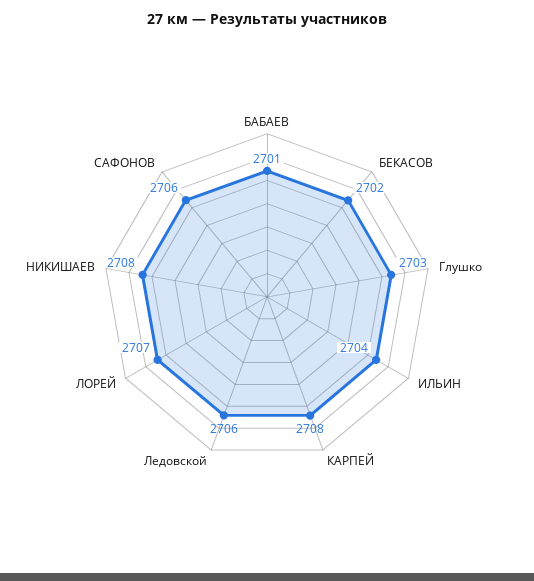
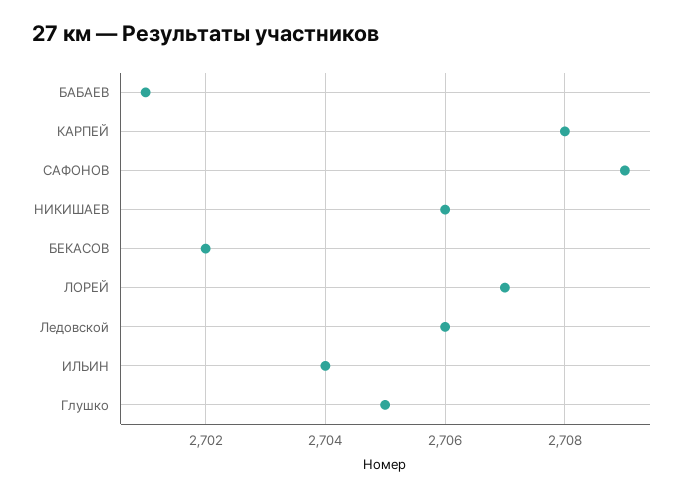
  {
    "БАБАЕВ": 2701,
    "БЕКАСОВ": 2702,
-   "Глушко": 2703,
+   "Глушко": 2705,
    "ИЛЬИН": 2704,
    "КАРПЕЙ": 2708,
    "Ледовской": 2706,
    "ЛОРЕЙ": 2707,
-   "НИКИШАЕВ": 2708,
+   "НИКИШАЕВ": 2706,
-   "САФОНОВ": 2706
+   "САФОНОВ": 2709
  }

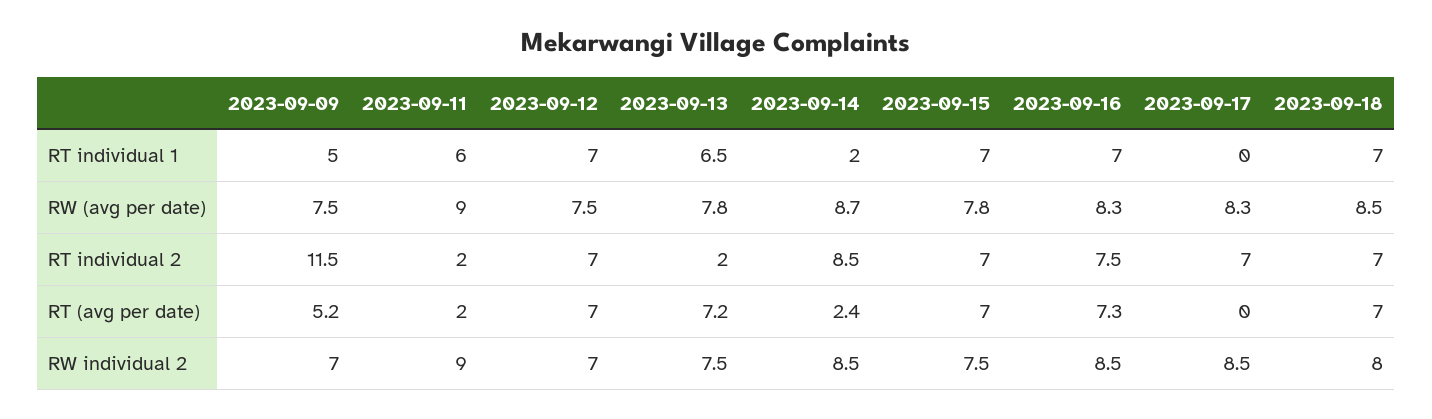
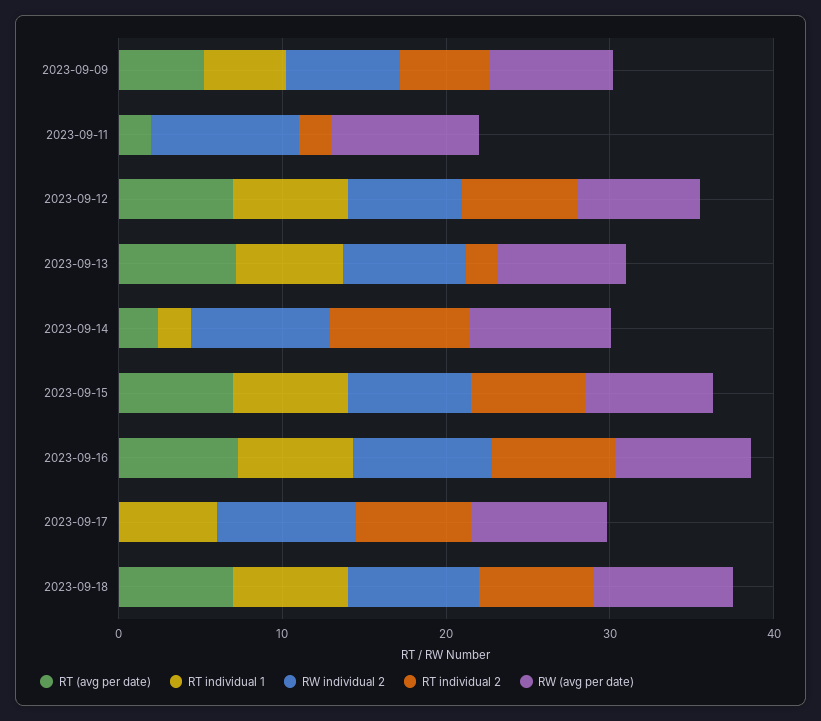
  {
    "RT individual 1": {
      "2023-09-09": 5,
-     "2023-09-11": 6,
+     "2023-09-11": 0,
      "2023-09-12": 7,
      "2023-09-13": 6.5,
      "2023-09-14": 2,
      "2023-09-15": 7,
      "2023-09-16": 7,
-     "2023-09-17": 0,
+     "2023-09-17": 6,
      "2023-09-18": 7
    },
    "RW (avg per date)": {
      "2023-09-09": 7.5,
      "2023-09-11": 9,
      "2023-09-12": 7.5,
      "2023-09-13": 7.8,
      "2023-09-14": 8.7,
      "2023-09-15": 7.8,
      "2023-09-16": 8.3,
      "2023-09-17": 8.3,
      "2023-09-18": 8.5
    },
    "RT individual 2": {
-     "2023-09-09": 11.5,
+     "2023-09-09": 6,
      "2023-09-11": 2,
      "2023-09-12": 7,
      "2023-09-13": 2,
      "2023-09-14": 8.5,
      "2023-09-15": 7,
      "2023-09-16": 7.5,
      "2023-09-17": 7,
      "2023-09-18": 7
    },
    "RT (avg per date)": {
      "2023-09-09": 5.2,
      "2023-09-11": 2,
      "2023-09-12": 7,
      "2023-09-13": 7.2,
      "2023-09-14": 2.4,
      "2023-09-15": 7,
      "2023-09-16": 7.3,
      "2023-09-17": 0,
      "2023-09-18": 7
    },
    "RW individual 2": {
      "2023-09-09": 7,
      "2023-09-11": 9,
      "2023-09-12": 7,
      "2023-09-13": 7.5,
      "2023-09-14": 8.5,
      "2023-09-15": 7.5,
      "2023-09-16": 8.5,
      "2023-09-17": 8.5,
      "2023-09-18": 8
    }
  }

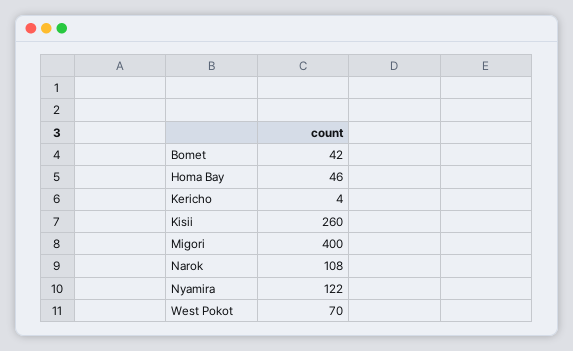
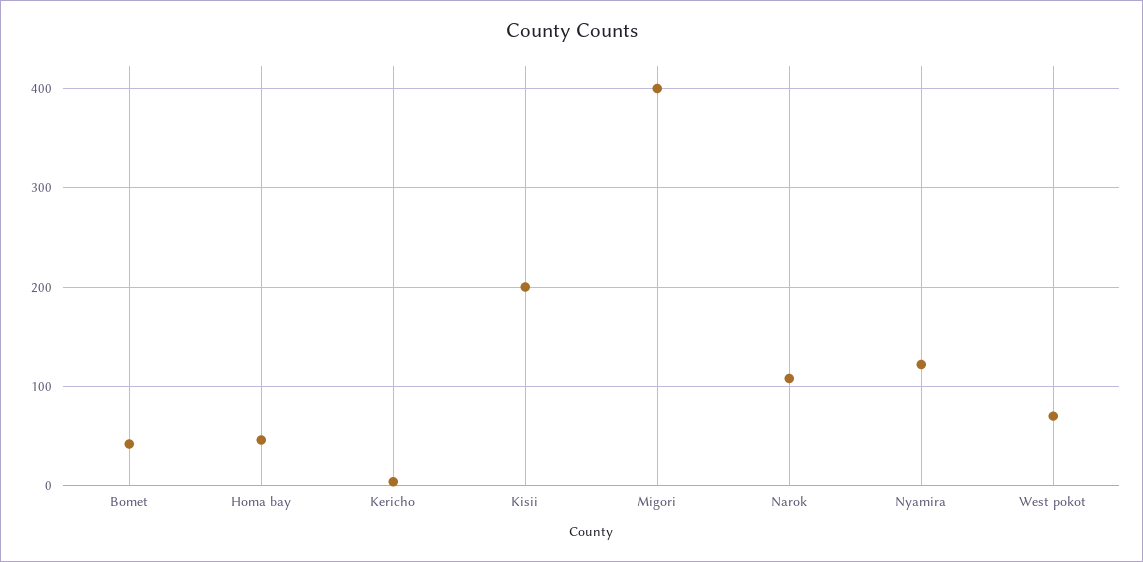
  {
    "Bomet": 42,
    "Homa Bay": 46,
    "Kericho": 4,
-   "Kisii": 260,
+   "Kisii": 200,
    "Migori": 400,
    "Narok": 108,
    "Nyamira": 122,
    "West Pokot": 70
  }

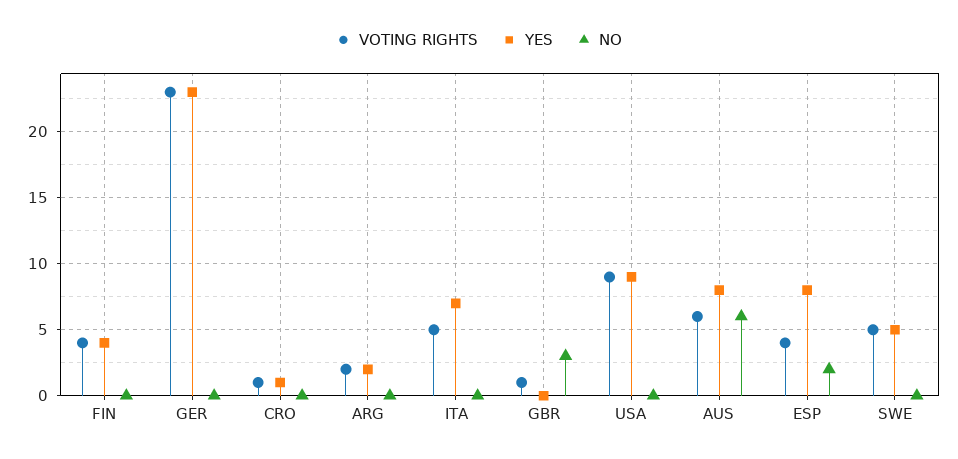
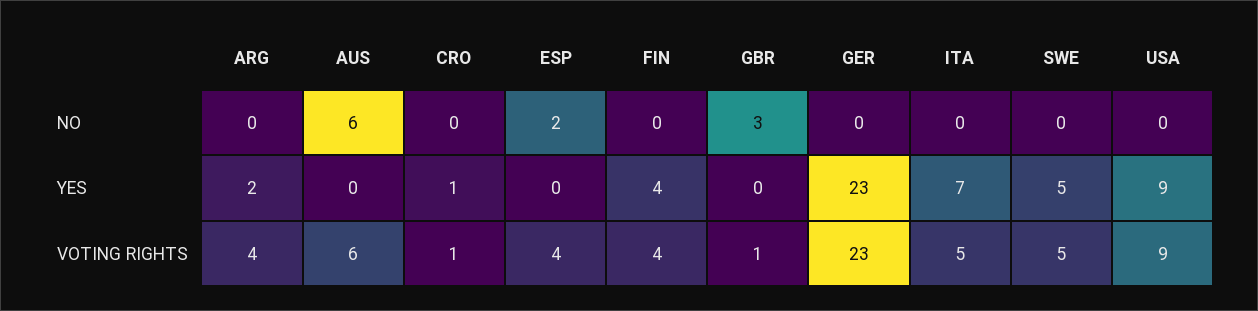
  {
    "VOTING RIGHTS": {
      "FIN": 4,
      "GER": 23,
      "CRO": 1,
-     "ARG": 2,
+     "ARG": 4,
      "ITA": 5,
      "GBR": 1,
      "USA": 9,
      "AUS": 6,
      "ESP": 4,
      "SWE": 5
    },
    "YES": {
      "FIN": 4,
      "GER": 23,
      "CRO": 1,
      "ARG": 2,
      "ITA": 7,
      "GBR": 0,
      "USA": 9,
-     "AUS": 8,
+     "AUS": 0,
-     "ESP": 8,
+     "ESP": 0,
      "SWE": 5
    },
    "NO": {
      "FIN": 0,
      "GER": 0,
      "CRO": 0,
      "ARG": 0,
      "ITA": 0,
      "GBR": 3,
      "USA": 0,
      "AUS": 6,
      "ESP": 2,
      "SWE": 0
    }
  }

━━━━━━

WHAT THIS TASK INVOLVES: Set down the whole listing exactly as given, except for the pictures.

EXERCISE RESPONSE:
  {
    "БАБАЕВ": 2701,
    "БЕКАСОВ": 2702,
-   "Глушко": 2703,
+   "Глушко": 2705,
    "ИЛЬИН": 2704,
    "КАРПЕЙ": 2708,
    "Ледовской": 2706,
    "ЛОРЕЙ": 2707,
-   "НИКИШАЕВ": 2708,
+   "НИКИШАЕВ": 2706,
-   "САФОНОВ": 2706
+   "САФОНОВ": 2709
  }

  {
    "RT individual 1": {
      "2023-09-09": 5,
-     "2023-09-11": 6,
+     "2023-09-11": 0,
      "2023-09-12": 7,
      "2023-09-13": 6.5,
      "2023-09-14": 2,
      "2023-09-15": 7,
      "2023-09-16": 7,
-     "2023-09-17": 0,
+     "2023-09-17": 6,
      "2023-09-18": 7
    },
    "RW (avg per date)": {
      "2023-09-09": 7.5,
      "2023-09-11": 9,
      "2023-09-12": 7.5,
      "2023-09-13": 7.8,
      "2023-09-14": 8.7,
      "2023-09-15": 7.8,
      "2023-09-16": 8.3,
      "2023-09-17": 8.3,
      "2023-09-18": 8.5
    },
    "RT individual 2": {
-     "2023-09-09": 11.5,
+     "2023-09-09": 6,
      "2023-09-11": 2,
      "2023-09-12": 7,
      "2023-09-13": 2,
      "2023-09-14": 8.5,
      "2023-09-15": 7,
      "2023-09-16": 7.5,
      "2023-09-17": 7,
      "2023-09-18": 7
    },
    "RT (avg per date)": {
      "2023-09-09": 5.2,
      "2023-09-11": 2,
      "2023-09-12": 7,
      "2023-09-13": 7.2,
      "2023-09-14": 2.4,
      "2023-09-15": 7,
      "2023-09-16": 7.3,
      "2023-09-17": 0,
      "2023-09-18": 7
    },
    "RW individual 2": {
      "2023-09-09": 7,
      "2023-09-11": 9,
      "2023-09-12": 7,
      "2023-09-13": 7.5,
      "2023-09-14": 8.5,
      "2023-09-15": 7.5,
      "2023-09-16": 8.5,
      "2023-09-17": 8.5,
      "2023-09-18": 8
    }
  }

  {
    "Bomet": 42,
    "Homa Bay": 46,
    "Kericho": 4,
-   "Kisii": 260,
+   "Kisii": 200,
    "Migori": 400,
    "Narok": 108,
    "Nyamira": 122,
    "West Pokot": 70
  }

  {
    "VOTING RIGHTS": {
      "FIN": 4,
      "GER": 23,
      "CRO": 1,
-     "ARG": 2,
+     "ARG": 4,
      "ITA": 5,
      "GBR": 1,
      "USA": 9,
      "AUS": 6,
      "ESP": 4,
      "SWE": 5
    },
    "YES": {
      "FIN": 4,
      "GER": 23,
      "CRO": 1,
      "ARG": 2,
      "ITA": 7,
      "GBR": 0,
      "USA": 9,
-     "AUS": 8,
+     "AUS": 0,
-     "ESP": 8,
+     "ESP": 0,
      "SWE": 5
    },
    "NO": {
      "FIN": 0,
      "GER": 0,
      "CRO": 0,
      "ARG": 0,
      "ITA": 0,
      "GBR": 3,
      "USA": 0,
      "AUS": 6,
      "ESP": 2,
      "SWE": 0
    }
  }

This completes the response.